Exercise aim. Every record here needs to be duplicated exactly.

__________

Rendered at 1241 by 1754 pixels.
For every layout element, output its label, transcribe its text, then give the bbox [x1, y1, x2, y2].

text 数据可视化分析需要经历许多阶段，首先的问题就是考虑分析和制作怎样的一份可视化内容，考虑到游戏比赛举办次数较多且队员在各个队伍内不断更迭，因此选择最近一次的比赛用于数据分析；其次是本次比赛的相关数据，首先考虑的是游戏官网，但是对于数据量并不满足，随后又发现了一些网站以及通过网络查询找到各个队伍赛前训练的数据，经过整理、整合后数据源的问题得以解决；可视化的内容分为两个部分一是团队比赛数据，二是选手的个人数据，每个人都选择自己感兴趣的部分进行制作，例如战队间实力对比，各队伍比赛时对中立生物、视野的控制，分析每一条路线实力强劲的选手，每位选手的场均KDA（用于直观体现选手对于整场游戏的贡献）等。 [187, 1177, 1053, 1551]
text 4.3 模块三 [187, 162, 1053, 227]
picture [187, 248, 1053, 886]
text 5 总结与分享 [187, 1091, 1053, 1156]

__________

Answer for the task.
Rendered at 1241 by 1754 pixels.
For every layout element, output its label, transcribe its text, then give the bbox [x1, y1, x2, y2].

text 数据可视化分析需要经历许多阶段，首先的问题就是考虑分析和制作怎样的一份可视化内容，考虑到游戏比赛举办次数较多且队员在各个队伍内不断更迭，因此选择最近一次的比赛用于数据分析；其次是本次比赛的相关数据，首先考虑的是游戏官网，但是对于数据量并不满足，随后又发现了一些网站以及通过网络查询找到各个队伍赛前训练的数据，经过整理、整合后数据源的问题得以解决；可视化的内容分为两个部分一是团队比赛数据，二是选手的个人数据，每个人都选择自己感兴趣的部分进行制作，例如战队间实力对比，各队伍比赛时对中立生物、视野的控制，分析每一条路线实力强劲的选手，每位选手的场均KDA（用于直观体现选手对于整场游戏的贡献）等。 [187, 1177, 1053, 1551]
text 4.3 模块三 [187, 162, 1053, 227]
picture [187, 248, 1053, 886]
text 5 总结与分享 [187, 1091, 1053, 1156]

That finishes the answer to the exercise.